- [ASSIGNMENT]:
Put every line of text from all the items below into one numbered list, skipping blank lines. Leave the pictures out of your answer.

________________________________________

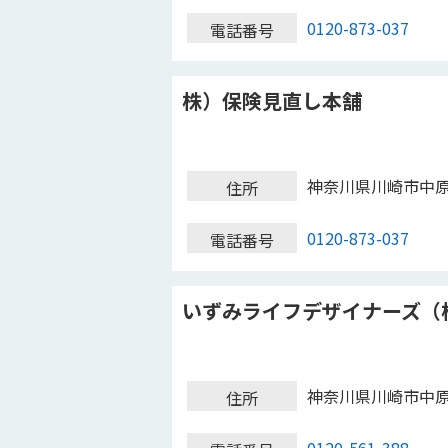
0120-873-037
電話番号
株）保険見直し本舗
神奈川県川崎市中
住所
0120-873-037
電話番号
いずみライフデザイナーズ（
神奈川県川崎市中
住所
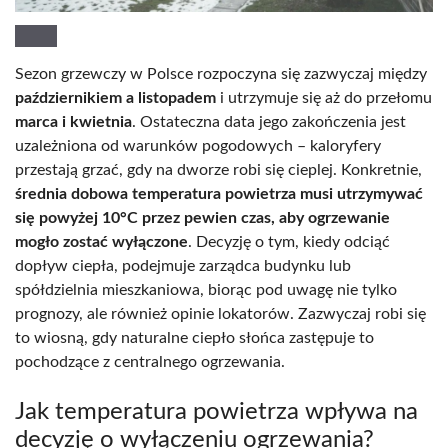
Sezon grzewczy w Polsce rozpoczyna się zazwyczaj między
październikiem a listopadem
i utrzymuje się aż do przełomu
marca i kwietnia
. Ostateczna data jego zakończenia jest
uzależniona od warunków pogodowych – kaloryfery
przestają grzać, gdy na dworze robi się cieplej. Konkretnie,
średnia dobowa temperatura powietrza musi utrzymywać
się powyżej 10°C przez pewien czas, aby ogrzewanie
mogło zostać wyłączone
. Decyzję o tym, kiedy odciąć
dopływ ciepła, podejmuje zarządca budynku lub
spółdzielnia mieszkaniowa, biorąc pod uwagę nie tylko
prognozy, ale również opinie lokatorów. Zazwyczaj robi się
to wiosną, gdy naturalne ciepło słońca zastępuje to
pochodzące z centralnego ogrzewania.
Jak temperatura powietrza wpływa na
decyzję o wyłączeniu ogrzewania?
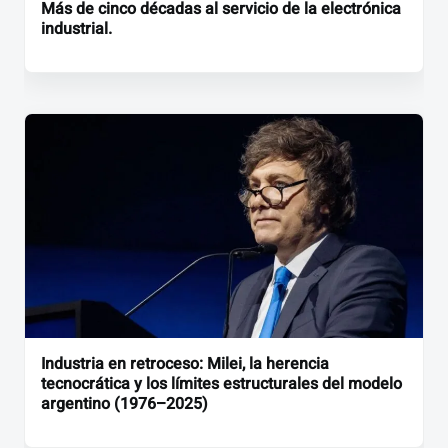
Más de cinco décadas al servicio de la electrónica
industrial.
Industria en retroceso: Milei, la herencia
tecnocrática y los límites estructurales del modelo
argentino (1976–2025)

________________________________________

- [SOLUTION]:
1. 0120-873-037
2. 電話番号
3. 株）保険見直し本舗
4. 神奈川県川崎市中
5. 住所
6. 0120-873-037
7. 電話番号
8. いずみライフデザイナーズ（
9. 神奈川県川崎市中
10. 住所
11. Sezon grzewczy w Polsce rozpoczyna się zazwyczaj między
12. październikiem a listopadem
13. i utrzymuje się aż do przełomu
14. marca i kwietnia
15. . Ostateczna data jego zakończenia jest
16. uzależniona od warunków pogodowych – kaloryfery
17. przestają grzać, gdy na dworze robi się cieplej. Konkretnie,
18. średnia dobowa temperatura powietrza musi utrzymywać
19. się powyżej 10°C przez pewien czas, aby ogrzewanie
20. mogło zostać wyłączone
21. . Decyzję o tym, kiedy odciąć
22. dopływ ciepła, podejmuje zarządca budynku lub
23. spółdzielnia mieszkaniowa, biorąc pod uwagę nie tylko
24. prognozy, ale również opinie lokatorów. Zazwyczaj robi się
25. to wiosną, gdy naturalne ciepło słońca zastępuje to
26. pochodzące z centralnego ogrzewania.
27. Jak temperatura powietrza wpływa na
28. decyzję o wyłączeniu ogrzewania?
29. Más de cinco décadas al servicio de la electrónica
30. industrial.
31. Industria en retroceso: Milei, la herencia
32. tecnocrática y los límites estructurales del modelo
33. argentino (1976–2025)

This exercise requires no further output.